Now, look, I fully understand the concerns of some of the unions here in Washington. Somehow, they believe that this is an attempt by the administration to undermine the basic rights of workers. I reject that, as strongly as I can state it. I have great respect for the federal employees. I travel the country as one of them, talking about how we need to work together to protect the homeland. I think of the times I've gone to Coast Guard cutters or gone to ports of authority or gone to our labs or seen our first responders, many of whom happen to be a member of the union. Never have I said, show me your card. I've always said, thanks for being a proud American and for working hard for the American people.

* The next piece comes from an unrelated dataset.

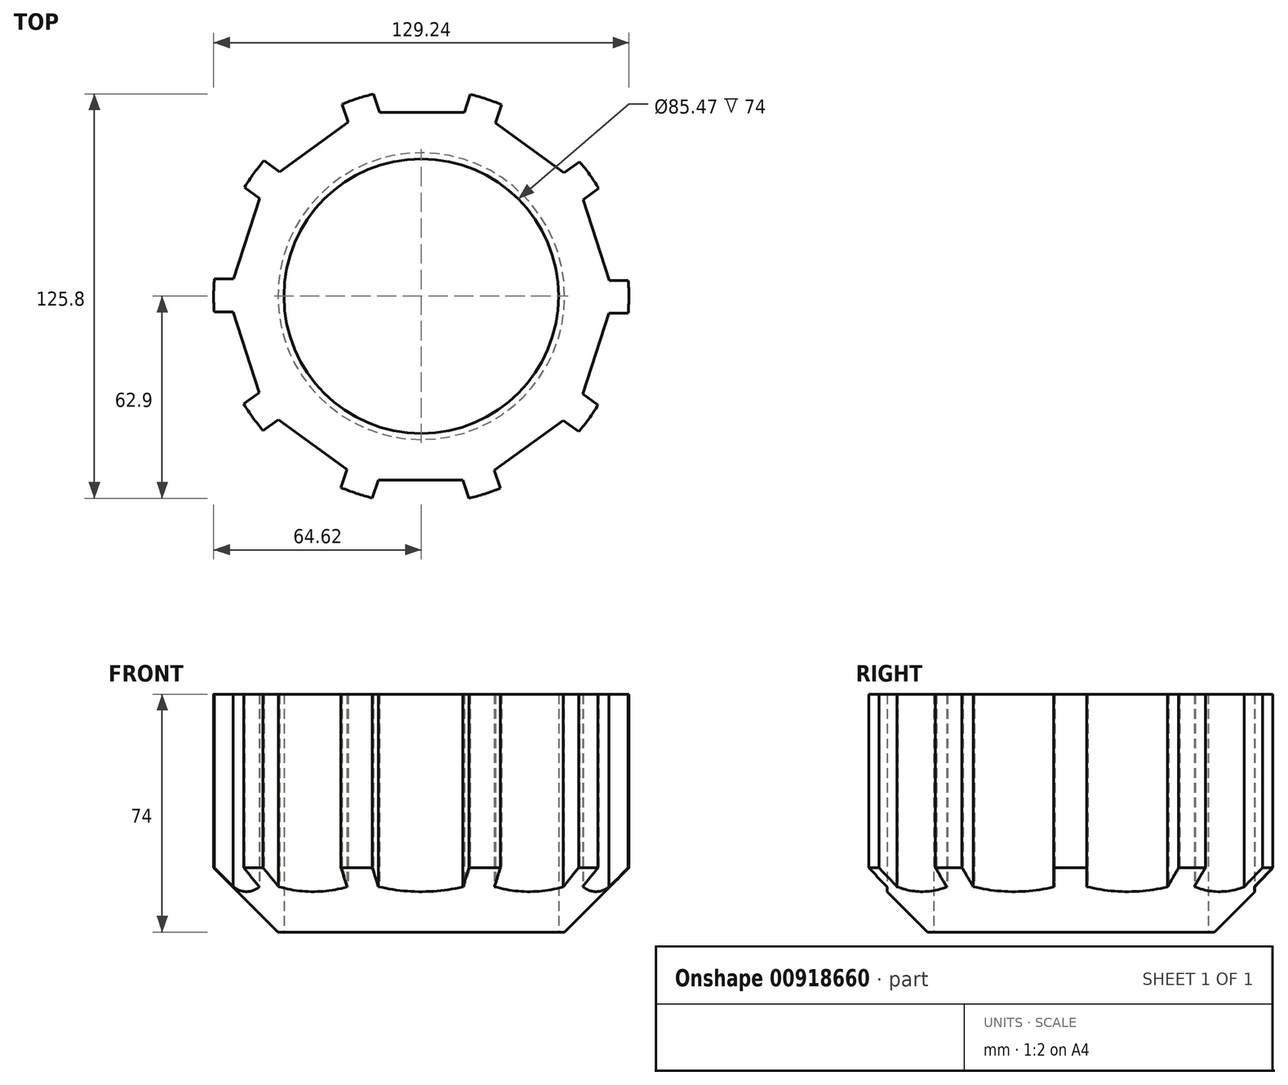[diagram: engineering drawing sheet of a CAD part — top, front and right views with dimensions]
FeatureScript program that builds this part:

So the notion of flexibility will in no way undermine the basic rights of federal workers. Workers will retain whistle-blower protection, collective bargaining rights, and protection against unlawful discrimination. The new Secretary must have the freedom to get the right people in the right job at the right time, and to hold them accountable. He needs the ability to move money and resources quickly in response to new threats, without all kinds of bureaucratic rules and obstacles. And when we face unprecedented threats, like we're facing, we cannot have business as usual.

I am -- I appreciate the work of Senator Lieberman. He's working hard. I am concerned, however, the way the committee has passed out the homeland security bill. The bill doesn't have enough managerial flexibility, as far as I'm concerned. I look forward to working with the Senator and the Republican members to get the bill right; to make sure that when we look back at what we've done we will have left behind a legacy, a legacy that will allow future Senators and future members of the House and a future President to say, I can better protect the homeland thanks to what was done in the year 2002.

It's very interesting that Harry Truman took on the same task. And as I understand, it was on this day 35** years ago that he signed the National Security Act of 1947. It was an Act that helped win the Cold War by consolidating the Navy and the Army and the newly independent Air Force into what was interestingly called the National Military Establishment. (Laughter.) It's now known as the Department of Defense. (Laughter.)

But he thought boldly, and so did the members of Congress. They recognized that after World War II we were going to enter into a new era. And therefore they adjusted the sights of the federal government. That's what has happened now. History has called us into action. We're entering a new era, and we must adjust our sights, and we must respond.

And I know the members here, and I know the members on the floor that are working hard. And I'm confident we will respond in a way that will make America proud -- America proud of our efforts to come together but, more importantly, America more secure in the knowledge that we're doing everything we can to protect the homeland.

Thank you all for coming. May God bless your work, and may God bless America. (Applause.)